◆ **Questions**:
• 1. Answer these questions about the article on Reg BI's best interest requirement, one per line:
(a) On what date did Reg BI come into force?
(b) By how many points on the 10-point rating scale did the average relative quality of a recommendation improve over the 2-year period?
(c) Between which percentiles did the average relative peer rank of recommendation cost drop over the study period?
• 2. Rewrite the passage of the article on Reg BI's best interest requirement starting at "Peer-based Approach to Assessing Best" and ending at "set of alternatives.", substituting "one-click" for "single-click".

◆ **Selected excerpt**:
--

Measuring the Impact of Reg BI’s Best Interest Requirement

Since coming into force on June 30, 2020, broker-dealers have struggled to define and demonstrate how Reg BI’s Care Obligation assessment of reasonably available alternatives (RAA) is improving client outcomes.

With a couple of years of data available, InvestorCOM conducted an analysis to understand if best interest can be measured, and more importantly if it can improve over time. We examined two years of recommendation data from financial professionals using InvestorCOM PeerCompare and the results of our analysis show that InvestorCOM’s technology is making a positive impact on helping the industry change outcomes.

Peer-based Approach to Assessing Best Interest

InvestorCOM PeerCompare takes a peer-based approach to assessing costs and reasonably available alternatives. In other words, instead of head-to-head comparisons of a limited number of product alternatives, PeerCompare provides a comparison of a product against all its peers in a single-click. An instant rating of a product relative to its peer group keeps the ultimate decision with the financial professional but shrinks the universe of reasonably available alternatives to a meaningful and manageable set of alternatives.


Reg BI's Care Obligation - Recommendation Peer Rating

Figure 1:  Recommendation Peer Rating


Using InvestorCOM’s proprietary Peer Rating algorithm to assess the relative rating of a recommendation, we observed an improvement to the average relative “quality” of a recommendation by 1.5 points on our 10-point rating scale over a 2-year period, a 29 percent improvement.

While the improved trend on recommendation quality was a positive outcome, we examined the data further to test the impact of the assessment of alternatives across cost, risk and return metrics.

Will Considering Alternatives Result in Lower Cost Recommendations?

One of the components of the Peer Rating is the Net Expense Ratio (NER), a significant factor in conflict of interest and best interest considerations. In our analysis, we explored whether the Care Obligation’s requirements would drive recommendations to the lowest cost products.

Reg BI's Care Obligation - Recommendation Net Expense Ratio Ranking

Figure 2: Recommendation Net Expense Ratio Ranking


The data showed that when financial professionals use PeerCompare as part of their recommendations workflow they tend to recommend products with relatively lower investment costs over time. Over the study period, the average relative peer rank of the cost of the recommendation dropped by 35 percent from approximately the 37th percentile to the 24th percentile. This is a significant trend that ultimately benefits the investor and one which we will continue to monitor over time.

Will Returns Justify the Cost?

To justify or offset a possible conflict of interest on recommending high-cost products, we originally planned to test whether financial professionals would begin focusing on products with higher historical returns. With the observed reduction in relative costs, we decided to test if the converse would be true – a sacrifice of historical performance in exchange for a lower cost.

Reg BI's Care Obligation - Recommendation Return Ranking

Figure 3:  Recommendation Return Ranking


When observing historical 3-year returns on mutual fund recommendations, there was a 15-percentile or 34 percent improvement on the average recommendation. This suggests that financial professionals are leveraging PeerCompare beyond making suitable recommendations and exploring and recommending alternatives that are delivering a better cost-return balance.

--

◆ **Given records**:
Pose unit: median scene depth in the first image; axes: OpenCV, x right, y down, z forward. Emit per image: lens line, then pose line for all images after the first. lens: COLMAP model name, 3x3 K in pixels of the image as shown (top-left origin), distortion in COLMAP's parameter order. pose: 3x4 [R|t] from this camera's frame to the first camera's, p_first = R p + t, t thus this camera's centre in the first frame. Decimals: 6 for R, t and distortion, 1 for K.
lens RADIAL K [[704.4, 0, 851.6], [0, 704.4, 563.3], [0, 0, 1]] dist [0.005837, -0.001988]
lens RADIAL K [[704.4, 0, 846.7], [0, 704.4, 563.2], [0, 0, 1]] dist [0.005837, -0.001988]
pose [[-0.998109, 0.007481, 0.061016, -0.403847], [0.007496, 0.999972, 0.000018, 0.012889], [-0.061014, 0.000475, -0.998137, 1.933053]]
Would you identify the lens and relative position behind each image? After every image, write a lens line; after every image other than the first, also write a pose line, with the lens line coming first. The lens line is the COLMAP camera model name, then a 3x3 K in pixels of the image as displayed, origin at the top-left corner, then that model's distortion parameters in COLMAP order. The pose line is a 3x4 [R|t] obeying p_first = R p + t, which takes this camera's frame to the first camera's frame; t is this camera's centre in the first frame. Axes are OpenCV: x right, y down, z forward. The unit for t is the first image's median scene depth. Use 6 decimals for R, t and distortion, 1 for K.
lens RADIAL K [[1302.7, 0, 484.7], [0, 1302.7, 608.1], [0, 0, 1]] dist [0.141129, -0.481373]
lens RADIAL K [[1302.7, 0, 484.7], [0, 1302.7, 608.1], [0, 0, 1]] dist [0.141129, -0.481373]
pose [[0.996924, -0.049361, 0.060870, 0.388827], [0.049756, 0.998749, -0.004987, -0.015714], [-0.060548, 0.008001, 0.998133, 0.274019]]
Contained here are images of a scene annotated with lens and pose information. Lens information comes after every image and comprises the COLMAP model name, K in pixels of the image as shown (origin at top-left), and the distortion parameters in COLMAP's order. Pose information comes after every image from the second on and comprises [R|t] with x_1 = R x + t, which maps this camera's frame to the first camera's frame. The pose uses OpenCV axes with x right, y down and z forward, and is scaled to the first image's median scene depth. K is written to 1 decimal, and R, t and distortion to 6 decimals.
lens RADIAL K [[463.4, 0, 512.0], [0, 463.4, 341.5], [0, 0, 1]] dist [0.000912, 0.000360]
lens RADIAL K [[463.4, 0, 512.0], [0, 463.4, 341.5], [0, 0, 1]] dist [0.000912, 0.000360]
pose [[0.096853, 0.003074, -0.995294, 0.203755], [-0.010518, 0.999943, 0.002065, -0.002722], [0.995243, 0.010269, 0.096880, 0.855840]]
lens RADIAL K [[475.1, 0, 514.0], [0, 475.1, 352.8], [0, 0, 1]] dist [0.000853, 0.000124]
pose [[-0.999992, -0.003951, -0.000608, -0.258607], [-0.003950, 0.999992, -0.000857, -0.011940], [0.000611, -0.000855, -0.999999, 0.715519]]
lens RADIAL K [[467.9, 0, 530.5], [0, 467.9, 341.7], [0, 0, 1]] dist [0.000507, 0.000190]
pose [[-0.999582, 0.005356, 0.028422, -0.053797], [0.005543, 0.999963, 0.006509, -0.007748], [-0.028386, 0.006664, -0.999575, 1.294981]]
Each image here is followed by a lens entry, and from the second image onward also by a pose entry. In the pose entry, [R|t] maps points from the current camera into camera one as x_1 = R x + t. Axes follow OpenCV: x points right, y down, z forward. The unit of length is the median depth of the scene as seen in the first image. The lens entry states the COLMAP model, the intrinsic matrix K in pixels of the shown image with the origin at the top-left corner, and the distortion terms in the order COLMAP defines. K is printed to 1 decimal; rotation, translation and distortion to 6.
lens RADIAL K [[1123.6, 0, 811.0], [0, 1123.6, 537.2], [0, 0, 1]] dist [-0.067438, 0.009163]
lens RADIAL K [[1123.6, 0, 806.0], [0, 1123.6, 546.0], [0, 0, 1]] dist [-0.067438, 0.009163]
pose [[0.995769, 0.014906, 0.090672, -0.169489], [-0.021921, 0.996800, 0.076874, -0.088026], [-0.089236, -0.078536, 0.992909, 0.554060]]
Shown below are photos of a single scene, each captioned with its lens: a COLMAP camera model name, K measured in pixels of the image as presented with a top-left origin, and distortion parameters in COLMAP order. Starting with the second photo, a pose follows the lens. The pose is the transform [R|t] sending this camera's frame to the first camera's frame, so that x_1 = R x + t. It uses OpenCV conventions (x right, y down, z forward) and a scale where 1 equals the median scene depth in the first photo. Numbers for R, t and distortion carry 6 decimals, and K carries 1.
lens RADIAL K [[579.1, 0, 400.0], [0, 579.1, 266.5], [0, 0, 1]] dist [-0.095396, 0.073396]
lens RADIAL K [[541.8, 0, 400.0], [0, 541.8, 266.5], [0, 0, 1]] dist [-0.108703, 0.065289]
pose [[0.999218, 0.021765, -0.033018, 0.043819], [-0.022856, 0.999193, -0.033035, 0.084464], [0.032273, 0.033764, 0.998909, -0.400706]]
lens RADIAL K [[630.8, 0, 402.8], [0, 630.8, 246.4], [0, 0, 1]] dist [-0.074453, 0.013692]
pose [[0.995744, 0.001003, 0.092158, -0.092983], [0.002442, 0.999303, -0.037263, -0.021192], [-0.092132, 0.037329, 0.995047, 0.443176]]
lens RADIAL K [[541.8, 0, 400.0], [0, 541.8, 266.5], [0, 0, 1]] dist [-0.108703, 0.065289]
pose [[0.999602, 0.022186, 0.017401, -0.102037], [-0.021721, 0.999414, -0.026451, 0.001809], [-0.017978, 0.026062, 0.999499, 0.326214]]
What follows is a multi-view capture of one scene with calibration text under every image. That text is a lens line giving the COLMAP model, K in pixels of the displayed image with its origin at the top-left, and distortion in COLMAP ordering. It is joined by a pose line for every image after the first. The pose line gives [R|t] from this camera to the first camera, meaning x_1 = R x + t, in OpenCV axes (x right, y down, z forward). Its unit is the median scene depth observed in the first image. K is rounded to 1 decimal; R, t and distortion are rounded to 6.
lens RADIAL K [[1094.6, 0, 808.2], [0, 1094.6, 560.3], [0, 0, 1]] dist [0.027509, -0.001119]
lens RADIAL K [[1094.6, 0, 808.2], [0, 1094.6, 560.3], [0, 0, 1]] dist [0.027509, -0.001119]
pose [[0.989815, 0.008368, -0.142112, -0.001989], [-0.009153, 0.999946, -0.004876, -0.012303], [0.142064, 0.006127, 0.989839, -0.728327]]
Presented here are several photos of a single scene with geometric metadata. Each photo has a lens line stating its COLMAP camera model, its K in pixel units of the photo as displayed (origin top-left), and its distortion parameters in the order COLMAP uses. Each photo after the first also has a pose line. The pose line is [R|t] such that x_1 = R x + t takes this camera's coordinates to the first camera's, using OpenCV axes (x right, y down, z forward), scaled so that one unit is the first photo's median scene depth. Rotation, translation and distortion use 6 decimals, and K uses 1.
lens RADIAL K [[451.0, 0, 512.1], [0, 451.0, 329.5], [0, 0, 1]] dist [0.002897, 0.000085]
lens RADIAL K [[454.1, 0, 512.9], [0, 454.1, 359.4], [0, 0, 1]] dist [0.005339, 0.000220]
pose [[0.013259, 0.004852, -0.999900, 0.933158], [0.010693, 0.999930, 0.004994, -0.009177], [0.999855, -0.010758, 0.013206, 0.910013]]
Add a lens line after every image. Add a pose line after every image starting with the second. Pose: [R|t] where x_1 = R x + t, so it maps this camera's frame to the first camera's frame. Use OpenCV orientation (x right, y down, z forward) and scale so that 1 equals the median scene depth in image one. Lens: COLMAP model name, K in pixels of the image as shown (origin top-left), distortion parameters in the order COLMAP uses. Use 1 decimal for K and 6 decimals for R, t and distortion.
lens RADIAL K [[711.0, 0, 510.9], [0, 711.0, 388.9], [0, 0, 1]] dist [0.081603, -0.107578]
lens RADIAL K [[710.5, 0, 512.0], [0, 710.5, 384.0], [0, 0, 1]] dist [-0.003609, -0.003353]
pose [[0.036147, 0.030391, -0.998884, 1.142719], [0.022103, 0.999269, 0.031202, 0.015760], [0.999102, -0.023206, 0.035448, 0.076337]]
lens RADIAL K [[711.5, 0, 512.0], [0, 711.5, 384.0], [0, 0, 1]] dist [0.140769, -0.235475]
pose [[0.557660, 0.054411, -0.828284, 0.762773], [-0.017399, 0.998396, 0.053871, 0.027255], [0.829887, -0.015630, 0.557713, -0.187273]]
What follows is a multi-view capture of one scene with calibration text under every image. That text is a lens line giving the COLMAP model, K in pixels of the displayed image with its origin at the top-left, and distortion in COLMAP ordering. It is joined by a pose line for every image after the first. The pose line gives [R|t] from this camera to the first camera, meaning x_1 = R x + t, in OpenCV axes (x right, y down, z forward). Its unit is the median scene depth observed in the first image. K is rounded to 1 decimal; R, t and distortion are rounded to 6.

--

◆ **Solutions per task**:
• 1.
(a) June 30, 2020
(b) 1.5 points
(c) From approximately the 37th percentile to the 24th percentile

• 2.
Peer-based Approach to Assessing Best Interest

InvestorCOM PeerCompare takes a peer-based approach to assessing costs and reasonably available alternatives. In other words, instead of head-to-head comparisons of a limited number of product alternatives, PeerCompare provides a comparison of a product against all its peers in a one-click. An instant rating of a product relative to its peer group keeps the ultimate decision with the financial professional but shrinks the universe of reasonably available alternatives to a meaningful and manageable set of alternatives.